Rock squirrels have long been common residents of canyons throughout central and western Colorado and of the varied rock formations that rise along the base of the Front Range foothills. Our largest ground squirrel is easily recognized by his attractive salt-and-pepper coat and his large bushy tail. Most often seen lounging on rocks early or late in the day, these omnivores consume a wide variety of plant materials (nuts, fruits, vegetation) in addition to insects, carrion, bird eggs and even small mammals on occasion. Two litters are produced each year (mid spring and late summer) and, though they retire to their dens for most of the winter, they store food and are not true hibernators, becoming active during periods of mild weather.
Over the past few decades, rock squirrels have ventured onto the Colorado Piedmont and High Plains, following river channels from their original homeland in the foothills and lower mountains. Their expansion has been well documented along the Cache la Poudre River, in northern Colorado, and along the Arkansas River, from Pueblo all the way to the Kansas border.
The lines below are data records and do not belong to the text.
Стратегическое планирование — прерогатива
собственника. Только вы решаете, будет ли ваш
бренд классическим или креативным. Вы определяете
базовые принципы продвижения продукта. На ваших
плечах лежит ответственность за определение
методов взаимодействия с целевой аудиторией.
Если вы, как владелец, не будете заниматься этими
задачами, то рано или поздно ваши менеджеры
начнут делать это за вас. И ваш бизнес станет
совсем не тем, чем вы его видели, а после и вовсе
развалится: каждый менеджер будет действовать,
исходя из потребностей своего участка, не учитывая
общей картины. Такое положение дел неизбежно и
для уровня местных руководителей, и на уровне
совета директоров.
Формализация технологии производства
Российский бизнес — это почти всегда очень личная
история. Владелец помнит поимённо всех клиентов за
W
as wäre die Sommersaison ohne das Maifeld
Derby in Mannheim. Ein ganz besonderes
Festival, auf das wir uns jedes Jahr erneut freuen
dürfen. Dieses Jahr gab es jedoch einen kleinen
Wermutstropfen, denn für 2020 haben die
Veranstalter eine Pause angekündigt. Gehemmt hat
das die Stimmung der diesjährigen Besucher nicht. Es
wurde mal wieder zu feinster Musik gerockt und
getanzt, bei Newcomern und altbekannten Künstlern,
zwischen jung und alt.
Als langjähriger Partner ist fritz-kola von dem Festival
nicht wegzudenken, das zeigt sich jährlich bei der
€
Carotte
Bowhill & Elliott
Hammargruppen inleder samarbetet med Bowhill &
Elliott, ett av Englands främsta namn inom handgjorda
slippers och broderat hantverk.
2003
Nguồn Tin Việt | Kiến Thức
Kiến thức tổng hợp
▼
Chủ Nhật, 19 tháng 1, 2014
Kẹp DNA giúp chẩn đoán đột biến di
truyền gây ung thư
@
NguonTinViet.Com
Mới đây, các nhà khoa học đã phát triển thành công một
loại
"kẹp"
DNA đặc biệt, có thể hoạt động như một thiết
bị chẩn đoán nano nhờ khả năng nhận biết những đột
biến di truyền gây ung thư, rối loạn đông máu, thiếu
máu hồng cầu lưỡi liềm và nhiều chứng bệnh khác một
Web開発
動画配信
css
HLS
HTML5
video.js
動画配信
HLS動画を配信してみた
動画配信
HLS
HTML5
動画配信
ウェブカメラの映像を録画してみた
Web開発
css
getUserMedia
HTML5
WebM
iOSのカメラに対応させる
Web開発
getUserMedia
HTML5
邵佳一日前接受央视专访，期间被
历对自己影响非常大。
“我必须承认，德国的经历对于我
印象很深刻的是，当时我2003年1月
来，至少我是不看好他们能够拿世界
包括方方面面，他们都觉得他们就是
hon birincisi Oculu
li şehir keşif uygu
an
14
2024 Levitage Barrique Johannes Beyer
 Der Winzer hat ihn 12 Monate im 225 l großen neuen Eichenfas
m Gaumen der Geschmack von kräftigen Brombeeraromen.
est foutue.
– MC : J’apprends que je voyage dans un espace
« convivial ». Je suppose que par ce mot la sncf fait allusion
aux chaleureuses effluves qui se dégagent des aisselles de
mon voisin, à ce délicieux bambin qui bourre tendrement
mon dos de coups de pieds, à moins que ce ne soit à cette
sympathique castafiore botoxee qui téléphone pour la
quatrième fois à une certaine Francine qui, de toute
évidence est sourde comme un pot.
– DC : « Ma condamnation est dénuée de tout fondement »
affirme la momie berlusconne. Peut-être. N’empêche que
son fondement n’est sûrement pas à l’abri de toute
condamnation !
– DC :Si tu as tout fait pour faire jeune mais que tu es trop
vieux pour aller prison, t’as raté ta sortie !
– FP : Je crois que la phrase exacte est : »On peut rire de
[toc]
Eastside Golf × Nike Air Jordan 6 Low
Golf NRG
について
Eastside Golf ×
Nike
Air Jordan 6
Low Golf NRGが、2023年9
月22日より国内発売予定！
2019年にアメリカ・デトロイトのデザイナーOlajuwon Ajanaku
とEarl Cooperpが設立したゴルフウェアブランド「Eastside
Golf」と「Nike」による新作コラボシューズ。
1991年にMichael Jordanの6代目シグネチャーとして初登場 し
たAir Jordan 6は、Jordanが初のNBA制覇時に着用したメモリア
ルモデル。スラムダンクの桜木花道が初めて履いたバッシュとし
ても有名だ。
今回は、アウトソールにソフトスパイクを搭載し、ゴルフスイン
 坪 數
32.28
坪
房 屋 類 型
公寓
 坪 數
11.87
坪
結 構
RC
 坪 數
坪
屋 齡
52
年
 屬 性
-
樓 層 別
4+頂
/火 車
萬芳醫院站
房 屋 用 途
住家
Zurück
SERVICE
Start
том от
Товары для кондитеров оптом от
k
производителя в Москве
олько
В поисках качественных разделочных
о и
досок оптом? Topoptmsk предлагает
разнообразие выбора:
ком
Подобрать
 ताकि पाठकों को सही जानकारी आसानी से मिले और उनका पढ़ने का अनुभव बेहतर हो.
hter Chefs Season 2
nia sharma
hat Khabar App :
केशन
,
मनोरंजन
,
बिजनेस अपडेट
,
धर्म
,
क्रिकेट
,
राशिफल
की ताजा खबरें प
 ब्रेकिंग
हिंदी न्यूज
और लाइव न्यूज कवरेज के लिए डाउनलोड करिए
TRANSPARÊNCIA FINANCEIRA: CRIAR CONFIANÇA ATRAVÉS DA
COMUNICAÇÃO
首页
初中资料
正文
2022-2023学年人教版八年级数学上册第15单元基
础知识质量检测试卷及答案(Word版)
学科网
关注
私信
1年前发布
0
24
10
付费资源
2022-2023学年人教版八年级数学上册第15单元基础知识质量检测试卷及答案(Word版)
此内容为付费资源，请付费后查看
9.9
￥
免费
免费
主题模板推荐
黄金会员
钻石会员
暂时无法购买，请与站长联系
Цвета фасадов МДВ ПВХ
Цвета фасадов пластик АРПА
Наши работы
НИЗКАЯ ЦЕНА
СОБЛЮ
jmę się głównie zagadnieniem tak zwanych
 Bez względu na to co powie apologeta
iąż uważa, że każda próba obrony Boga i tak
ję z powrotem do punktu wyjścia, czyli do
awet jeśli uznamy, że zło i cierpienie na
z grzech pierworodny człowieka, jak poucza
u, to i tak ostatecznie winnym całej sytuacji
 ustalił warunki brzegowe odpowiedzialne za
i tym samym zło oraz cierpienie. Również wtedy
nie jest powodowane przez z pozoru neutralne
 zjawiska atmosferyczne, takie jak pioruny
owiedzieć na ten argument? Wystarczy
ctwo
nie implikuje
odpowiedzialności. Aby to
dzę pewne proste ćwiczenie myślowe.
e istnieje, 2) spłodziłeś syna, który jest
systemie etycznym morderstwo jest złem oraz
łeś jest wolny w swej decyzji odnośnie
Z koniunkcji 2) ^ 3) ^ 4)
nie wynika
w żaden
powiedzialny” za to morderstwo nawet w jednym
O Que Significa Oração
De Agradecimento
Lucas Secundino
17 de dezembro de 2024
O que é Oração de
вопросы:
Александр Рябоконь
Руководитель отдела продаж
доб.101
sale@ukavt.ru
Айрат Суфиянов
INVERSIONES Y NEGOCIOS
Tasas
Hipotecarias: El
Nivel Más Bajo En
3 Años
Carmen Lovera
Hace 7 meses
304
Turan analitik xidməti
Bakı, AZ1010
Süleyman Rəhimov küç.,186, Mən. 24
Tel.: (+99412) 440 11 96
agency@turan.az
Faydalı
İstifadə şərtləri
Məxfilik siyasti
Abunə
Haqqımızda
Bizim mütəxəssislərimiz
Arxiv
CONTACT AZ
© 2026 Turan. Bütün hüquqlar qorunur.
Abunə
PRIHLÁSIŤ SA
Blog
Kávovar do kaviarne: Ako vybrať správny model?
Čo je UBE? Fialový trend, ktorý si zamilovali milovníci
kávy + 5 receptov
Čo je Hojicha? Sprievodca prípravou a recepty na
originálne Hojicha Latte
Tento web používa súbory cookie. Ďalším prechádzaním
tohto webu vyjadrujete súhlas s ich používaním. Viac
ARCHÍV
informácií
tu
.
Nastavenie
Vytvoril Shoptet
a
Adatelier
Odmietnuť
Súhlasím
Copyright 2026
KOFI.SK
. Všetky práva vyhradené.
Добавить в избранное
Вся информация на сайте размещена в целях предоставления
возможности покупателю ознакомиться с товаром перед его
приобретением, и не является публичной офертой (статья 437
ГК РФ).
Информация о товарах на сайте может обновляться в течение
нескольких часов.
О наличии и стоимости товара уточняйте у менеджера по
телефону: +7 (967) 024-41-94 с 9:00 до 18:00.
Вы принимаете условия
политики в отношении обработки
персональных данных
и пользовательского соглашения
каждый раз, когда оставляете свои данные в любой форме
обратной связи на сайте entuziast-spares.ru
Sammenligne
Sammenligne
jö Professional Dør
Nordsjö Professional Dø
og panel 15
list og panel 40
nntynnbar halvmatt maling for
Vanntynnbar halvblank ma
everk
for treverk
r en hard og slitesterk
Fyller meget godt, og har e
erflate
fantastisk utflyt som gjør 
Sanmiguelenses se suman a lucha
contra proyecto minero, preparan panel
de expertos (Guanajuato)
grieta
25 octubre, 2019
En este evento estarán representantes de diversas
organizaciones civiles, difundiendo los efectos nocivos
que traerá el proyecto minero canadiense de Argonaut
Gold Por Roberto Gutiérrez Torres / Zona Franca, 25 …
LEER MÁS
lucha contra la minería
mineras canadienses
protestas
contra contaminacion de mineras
In all of my years hiking along the South Platte, I had not encountered rock squirrels until this week, when I saw a pair at the major rapids area in South Platte Park (just east of the golf course).
Though I am not familiar with scientific studies regarding their dispersal, I suspect that rock squirrels are spreading eastward due to both opportunism and human encroachment on their native habitat. Suburbs have increasingly pushed into the areas just west of the Dakota Hogback as well as along the primary canyons that incise the foothills. In addition, we humans have lined our river channels with rocky embankments, protecting our homes while producing new living quarters for the rock squirrels. Of course, over time, their presence becomes a nuisance as their digging and foraging creates havoc for human engineers and gardeners; once viewed as fascinating residents of our foothill parks, they are now despised as invasive varmints to be trapped or killed.